→ **What to work on**: Could you write out the records below exactly as they appear, leaving out any pictures?

Segment Start: Data to examine

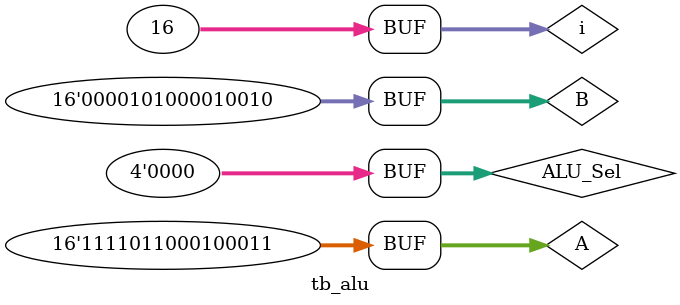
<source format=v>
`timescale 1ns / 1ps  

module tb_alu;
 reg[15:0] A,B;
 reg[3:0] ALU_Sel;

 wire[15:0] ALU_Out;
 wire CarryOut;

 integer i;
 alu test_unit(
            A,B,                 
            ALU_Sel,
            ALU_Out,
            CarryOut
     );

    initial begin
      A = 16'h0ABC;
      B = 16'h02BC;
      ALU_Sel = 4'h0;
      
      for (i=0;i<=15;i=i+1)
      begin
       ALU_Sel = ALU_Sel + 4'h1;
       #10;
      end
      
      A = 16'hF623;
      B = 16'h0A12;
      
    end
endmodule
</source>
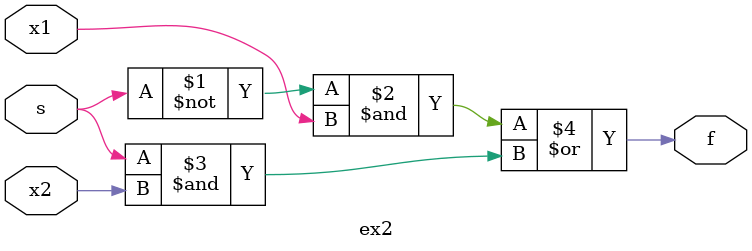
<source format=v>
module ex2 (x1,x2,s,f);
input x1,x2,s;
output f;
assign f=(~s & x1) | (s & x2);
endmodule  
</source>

Segment End: Data to examine

→ **Solution**:
<source format=v>
`timescale 1ns / 1ps  

module tb_alu;
 reg[15:0] A,B;
 reg[3:0] ALU_Sel;

 wire[15:0] ALU_Out;
 wire CarryOut;

 integer i;
 alu test_unit(
            A,B,                 
            ALU_Sel,
            ALU_Out,
            CarryOut
     );

    initial begin
      A = 16'h0ABC;
      B = 16'h02BC;
      ALU_Sel = 4'h0;
      
      for (i=0;i<=15;i=i+1)
      begin
       ALU_Sel = ALU_Sel + 4'h1;
       #10;
      end
      
      A = 16'hF623;
      B = 16'h0A12;
      
    end
endmodule
</source>
<source format=v>
module ex2 (x1,x2,s,f);
input x1,x2,s;
output f;
assign f=(~s & x1) | (s & x2);
endmodule  
</source>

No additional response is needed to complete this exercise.